An article yesterday incorrectly reported details of the Maryland State Board of Education's plan to help failing students. The story should have said that eighth-graders who fail math or reading would be required to go to summer school. (Published 10/29/1999)
Maryland education officials today approved a program requiring schools to provide intensive tutoring or after-hours classes for every child who is falling behind.
Though it stops short of requiring schools to hold back lagging students, the state Board of Education plan was hailed as a "major culture change" that imposes a new structure of mandatory and early remedial work for the illiterate or unskilled pupils who sometimes have been allowed to drift through the system.
The board backed away from an earlier plan to require summer school for all eighth-graders who can't read or do math on a par with their peers. One prominent school advocate warned the new program won't do enough to prepare Maryland's poorest students to pass tough new statewide diploma tests.
School district representatives, while praising the plan, questioned whether the state can fund the full $49 million cost and worried that they might be stuck with a bill.
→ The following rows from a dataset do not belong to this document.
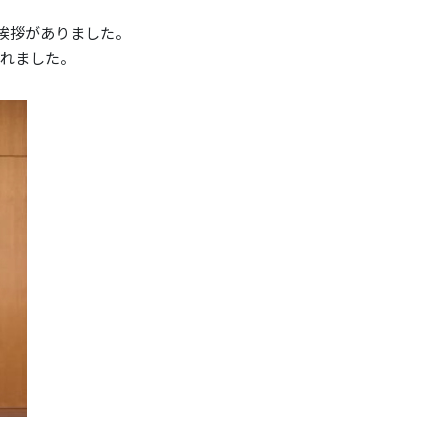
り挨拶がありました。
われました。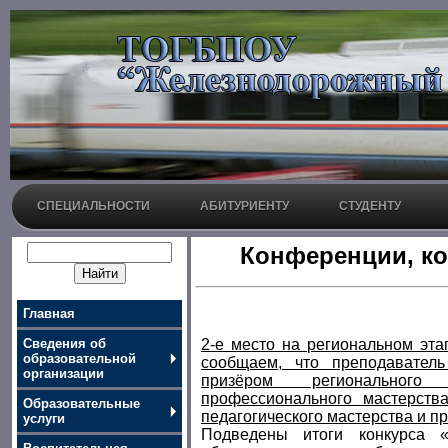
СПЕЦИАЛЬНОСТИ
АБИТУРИЕНТУ
СТУДЕНТУ
Конференции, ко
Главная
Сведения об
2‑е место на региональном эта
образовательной
сообщаем, что преподавател
организации
призёром регионального
профессионального мастерств
Образовательные
педагогического мастерства и п
услуги
Подведены итоги конкурса «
Funding for the program, which is scheduled to start next school year, remains murky. Board officials said they may be able to draw some from the $328 million in federal and state money already earmarked to help low-income and struggling students.
Board members acknowledged that they will have to lobby hard to get most of the funding from Gov. Parris N. Glendening (D) and the General Assembly. But they maintained that these support programs are essential for preparing schools and students for the graduation tests, which will be required for every class starting with 2005, and threatened to cancel the tests if their plan goes unfunded.
Today, educators said that they need to start working with children as early as first or second grade if students are going to be able to pass the high school tests and go on to compete in the workplace.
"There has to be a judgment made as to whether a child is meeting standards in reading and math," said Jack Jennings, director of the Center on Education Policy and a member of the task force that created the plan. "There has to be an intervention to get that child up to speed."
The new plan will require school systems to measure students' progress against state expectations of what they should know by third, fifth and eighth grade. If they are falling short, students will have to attend after-school, weekend or summer remedial classes.
Virginia and the District have taken similar steps. In Virginia, some school districts are considering whether to hold back students who flunk the state's new Standards of Learning tests in elementary or middle school; by 2004, all students will have to pass to graduate. Last year, the District launched Saturday and summer academies for students who score poorly on standardized tests, though school officials cannot require them to attend.
The Maryland program also requires that school systems provide mentors for beginning teachers, that future high school teachers complete a major in the subject they teach and that teachers with temporary licenses gain full certification within two years.
It also earmarks about $4 million to improve early childhood education--as early as birth--with programs instructing new parents about literacy and child development, and financial incentives to day-care and preschool programs that try to prepare children for school with intellectually stimulating activities.
But the state board dropped an earlier plan to require eighth-graders to attend summer school if they don't read or do math at grade level and to hold them back from high school if they don't pass their summer courses.
Instead, the board decided to leave summer school as an option for local school districts and said that failing eighth-graders could be placed in remedial high school classes. Officials cited the potential cost of summer and alternative schools and the rights of local school districts.
Kalman R. Hettleman, a former secretary of human resources and Baltimore school board member who served on the task force, said the plan offers too little too late.
"They should be mandating summer school for first-graders. Why wait for eighth grade?" he said. "You need a promotion-retention strategy at each grade."
Eric B. Schwartz, a lobbyist for the Maryland Association of Boards of Education, called it "a wonderful plan," but he questioned whether the state can finance it at a time when the governor and education officials are requesting several other costly education initiatives--mentors, scholarships, smaller classes.
A spokesman for the governor said he is reviewing budget proposals and has not made any decisions about the program.
State board members today also approved a policy promising public school students protection from harassment. To the dismay of gay rights advocates, however, they rejected a move to include language specifically condemning anti-gay harassment, and instead simply pledged support of "all students."